Without a spiritual background, the whole concept of the afterlife, and even more so dictated by human definitions of good and evil, is intensely shaky. This is a question to which there can be no single answer. When the Judge finally finds the general location of this nebulous thing, she is presented with more substantial uncertainties. I don’t think it’s a coincidence that Soul Squad (and The Good Place) make their diagnosis of a righteous afterlife in the void or that “Timothy Olyphant” is there at the same time.    

The appearance of Oliphant is, of course, a joke, but it is also Janet’s design, embodying the features of a fictional character. It is natural, or it may not be like the afterlife.    

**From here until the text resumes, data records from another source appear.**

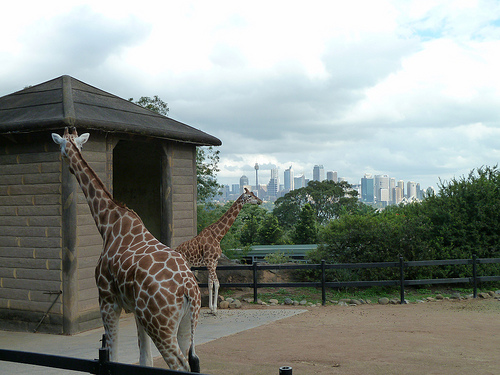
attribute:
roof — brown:
[2, 76, 226, 146]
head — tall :
[54, 150, 123, 216]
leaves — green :
[326, 216, 431, 286]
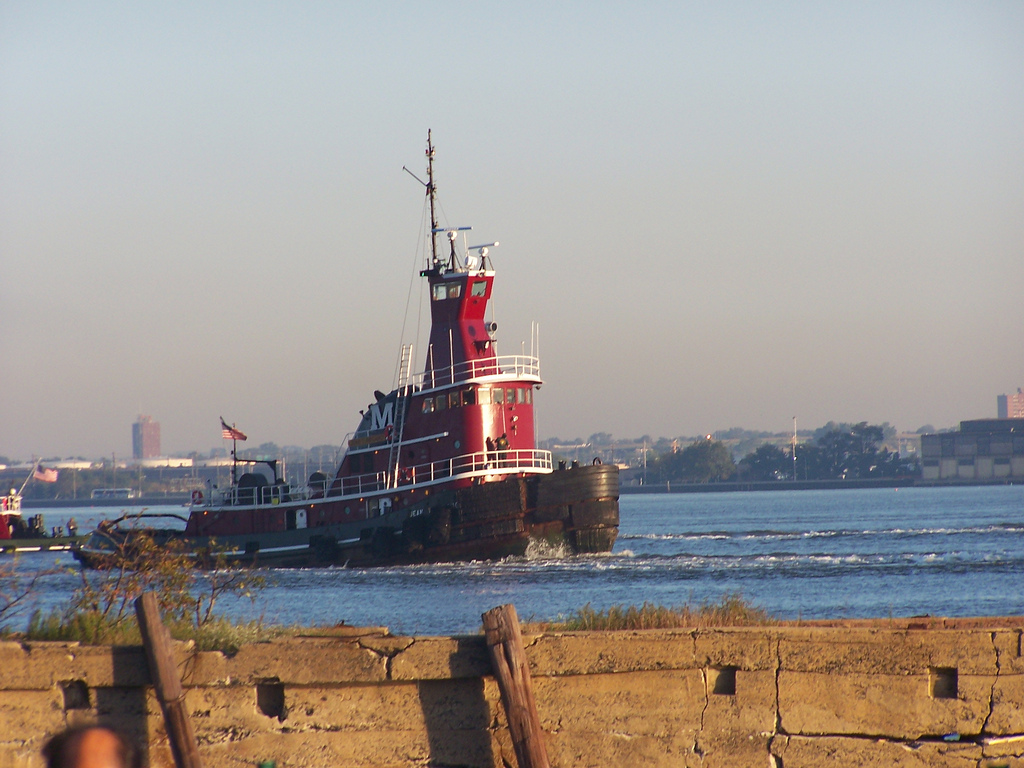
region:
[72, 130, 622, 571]
a large red boat with a black bottom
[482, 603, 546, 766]
a wooden post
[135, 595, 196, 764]
a wooden post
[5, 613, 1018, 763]
a rock wall with large cracks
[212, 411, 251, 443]
a red, white, and blue American flag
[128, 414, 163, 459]
a tall red brick building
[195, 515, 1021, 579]
ripples in the water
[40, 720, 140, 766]
a blurred spot on the image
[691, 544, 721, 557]
wave on the water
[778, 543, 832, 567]
wave on the water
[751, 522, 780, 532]
wave on the water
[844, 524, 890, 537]
wave on the water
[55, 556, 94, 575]
wave on the water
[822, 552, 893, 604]
wave on the water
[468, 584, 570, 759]
Old brown wooden pillar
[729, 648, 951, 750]
Old decaying stone wall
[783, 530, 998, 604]
Beautiful clear blue water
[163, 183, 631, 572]
An enormous red colored boat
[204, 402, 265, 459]
A red white and blue American flag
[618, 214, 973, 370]
Clear grey cloudless sky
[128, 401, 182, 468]
Tall grey storied building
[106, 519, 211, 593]
A withered brown shrub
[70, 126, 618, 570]
Red rescue boat with the letter M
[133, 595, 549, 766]
Two wooden sticks laying on the wall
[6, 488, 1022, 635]
Blue bay with waves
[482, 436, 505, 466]
Two men on a boat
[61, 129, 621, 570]
American flag on side of boat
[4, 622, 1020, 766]
Rocky wall with cracks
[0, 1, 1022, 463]
Afternoon overcast sky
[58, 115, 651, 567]
boat in body of water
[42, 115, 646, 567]
boat in water is red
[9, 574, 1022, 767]
wall in front of water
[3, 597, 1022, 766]
wall by water is concrete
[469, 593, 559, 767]
pole leaning against wall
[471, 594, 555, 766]
pole against wall is wood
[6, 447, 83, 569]
small boat in rear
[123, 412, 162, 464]
tall building in distance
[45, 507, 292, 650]
bare bush on wall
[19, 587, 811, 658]
grass on top of wall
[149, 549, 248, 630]
green leaves on the tree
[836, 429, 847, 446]
green leaves on the tree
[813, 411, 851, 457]
green leaves on the tree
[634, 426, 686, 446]
green leaves on the tree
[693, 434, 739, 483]
green leaves on the tree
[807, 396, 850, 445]
green leaves on the tree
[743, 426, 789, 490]
green leaves on the tree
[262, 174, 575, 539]
A large red boat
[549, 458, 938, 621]
A large body of water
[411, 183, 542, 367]
A tall tower on the boat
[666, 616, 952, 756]
A brick wall separating the water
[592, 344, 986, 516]
Buildings in the background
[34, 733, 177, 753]
A man with no hair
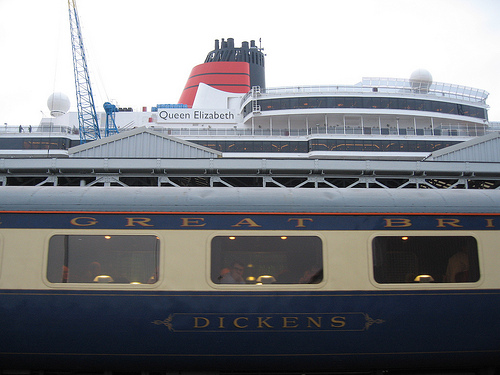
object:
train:
[7, 189, 494, 373]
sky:
[88, 0, 197, 110]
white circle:
[47, 93, 72, 118]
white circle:
[409, 70, 433, 93]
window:
[45, 233, 160, 284]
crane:
[67, 0, 119, 145]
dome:
[47, 91, 70, 117]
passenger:
[219, 260, 246, 284]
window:
[209, 234, 324, 285]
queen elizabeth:
[158, 110, 234, 120]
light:
[104, 235, 112, 240]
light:
[229, 236, 236, 241]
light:
[280, 235, 288, 240]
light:
[401, 236, 408, 241]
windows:
[370, 235, 481, 285]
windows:
[202, 230, 328, 288]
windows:
[259, 95, 329, 111]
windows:
[365, 96, 418, 110]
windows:
[261, 99, 440, 138]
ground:
[414, 162, 471, 204]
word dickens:
[194, 316, 345, 328]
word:
[69, 217, 313, 227]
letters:
[70, 216, 314, 227]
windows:
[45, 233, 481, 285]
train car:
[4, 184, 496, 360]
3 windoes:
[47, 233, 162, 284]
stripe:
[4, 158, 499, 170]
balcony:
[249, 93, 491, 136]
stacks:
[204, 37, 267, 65]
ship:
[5, 37, 484, 369]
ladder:
[65, 0, 100, 144]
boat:
[4, 28, 498, 372]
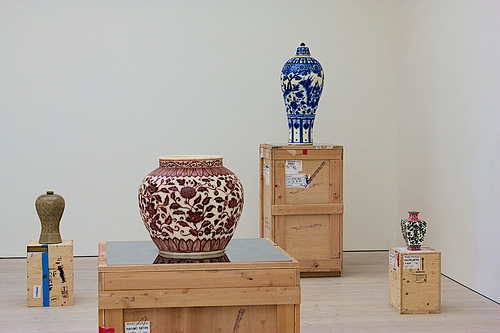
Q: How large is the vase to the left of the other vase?
A: The vase is small.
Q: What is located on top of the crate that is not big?
A: The vase is on top of the crate.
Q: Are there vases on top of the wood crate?
A: Yes, there is a vase on top of the crate.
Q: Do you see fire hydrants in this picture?
A: No, there are no fire hydrants.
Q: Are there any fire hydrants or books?
A: No, there are no fire hydrants or books.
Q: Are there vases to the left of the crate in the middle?
A: Yes, there is a vase to the left of the crate.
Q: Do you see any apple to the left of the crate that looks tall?
A: No, there is a vase to the left of the crate.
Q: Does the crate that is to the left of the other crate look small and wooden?
A: Yes, the crate is small and wooden.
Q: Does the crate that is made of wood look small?
A: Yes, the crate is small.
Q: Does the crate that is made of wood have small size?
A: Yes, the crate is small.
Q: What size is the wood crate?
A: The crate is small.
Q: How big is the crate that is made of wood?
A: The crate is small.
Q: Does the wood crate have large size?
A: No, the crate is small.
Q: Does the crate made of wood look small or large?
A: The crate is small.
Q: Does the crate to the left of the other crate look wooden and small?
A: Yes, the crate is wooden and small.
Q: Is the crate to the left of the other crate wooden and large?
A: No, the crate is wooden but small.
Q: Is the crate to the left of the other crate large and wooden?
A: No, the crate is wooden but small.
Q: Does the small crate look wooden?
A: Yes, the crate is wooden.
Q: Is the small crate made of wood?
A: Yes, the crate is made of wood.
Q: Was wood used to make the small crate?
A: Yes, the crate is made of wood.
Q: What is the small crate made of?
A: The crate is made of wood.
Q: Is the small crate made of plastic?
A: No, the crate is made of wood.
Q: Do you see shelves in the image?
A: No, there are no shelves.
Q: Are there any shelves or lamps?
A: No, there are no shelves or lamps.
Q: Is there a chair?
A: No, there are no chairs.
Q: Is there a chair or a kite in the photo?
A: No, there are no chairs or kites.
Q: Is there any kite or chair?
A: No, there are no chairs or kites.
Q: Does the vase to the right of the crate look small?
A: Yes, the vase is small.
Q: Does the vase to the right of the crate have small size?
A: Yes, the vase is small.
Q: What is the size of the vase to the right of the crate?
A: The vase is small.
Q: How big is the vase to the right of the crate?
A: The vase is small.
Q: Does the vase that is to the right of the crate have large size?
A: No, the vase is small.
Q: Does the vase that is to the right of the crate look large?
A: No, the vase is small.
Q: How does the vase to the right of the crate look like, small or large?
A: The vase is small.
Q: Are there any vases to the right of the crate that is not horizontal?
A: Yes, there is a vase to the right of the crate.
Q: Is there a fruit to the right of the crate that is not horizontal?
A: No, there is a vase to the right of the crate.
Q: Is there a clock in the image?
A: No, there are no clocks.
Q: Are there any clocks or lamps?
A: No, there are no clocks or lamps.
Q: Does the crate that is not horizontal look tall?
A: Yes, the crate is tall.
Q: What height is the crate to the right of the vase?
A: The crate is tall.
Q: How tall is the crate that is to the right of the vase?
A: The crate is tall.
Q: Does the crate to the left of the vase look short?
A: No, the crate is tall.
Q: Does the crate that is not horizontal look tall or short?
A: The crate is tall.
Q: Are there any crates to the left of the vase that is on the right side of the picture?
A: Yes, there is a crate to the left of the vase.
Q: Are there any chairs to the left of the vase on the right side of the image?
A: No, there is a crate to the left of the vase.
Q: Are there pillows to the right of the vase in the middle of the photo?
A: No, there is a crate to the right of the vase.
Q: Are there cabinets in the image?
A: No, there are no cabinets.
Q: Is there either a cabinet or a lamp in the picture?
A: No, there are no cabinets or lamps.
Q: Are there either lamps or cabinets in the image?
A: No, there are no cabinets or lamps.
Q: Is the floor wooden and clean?
A: Yes, the floor is wooden and clean.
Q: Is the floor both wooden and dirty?
A: No, the floor is wooden but clean.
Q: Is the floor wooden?
A: Yes, the floor is wooden.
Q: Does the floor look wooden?
A: Yes, the floor is wooden.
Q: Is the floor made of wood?
A: Yes, the floor is made of wood.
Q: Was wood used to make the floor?
A: Yes, the floor is made of wood.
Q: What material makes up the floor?
A: The floor is made of wood.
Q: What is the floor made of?
A: The floor is made of wood.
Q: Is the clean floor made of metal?
A: No, the floor is made of wood.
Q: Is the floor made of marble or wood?
A: The floor is made of wood.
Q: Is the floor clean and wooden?
A: Yes, the floor is clean and wooden.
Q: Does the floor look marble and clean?
A: No, the floor is clean but wooden.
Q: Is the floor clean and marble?
A: No, the floor is clean but wooden.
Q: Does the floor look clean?
A: Yes, the floor is clean.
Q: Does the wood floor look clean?
A: Yes, the floor is clean.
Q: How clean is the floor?
A: The floor is clean.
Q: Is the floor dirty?
A: No, the floor is clean.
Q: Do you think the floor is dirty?
A: No, the floor is clean.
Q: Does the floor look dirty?
A: No, the floor is clean.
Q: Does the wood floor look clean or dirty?
A: The floor is clean.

To counterbalance his most important idea is not so much philosophy as speculation, episode 10 of season 4 of A Good Place focuses on some emotional truths. Sean has a vital revelation moment – for him and Michael, the whole prospect of the end of reality is itself not entirely accurate. They, unlike humanity, will hold out – but it was this resistance that brought Sean to the point of compromise.    

The only real thing for him right now is not the torture he loves to talk about, but Michael and the hilarious war between them. And sure enough, the new download of all of Chidi’s systems gave him the confidence that he and Eleanor love each other as a force of reality… just in time for Chidi to turn down the chance to make his last afterlife a reality.    

It may not be significant. But with only three episodes left, it’s hard not to wonder if The Good Place’s romantic mainstay can handle all that its latest rehearsals cover.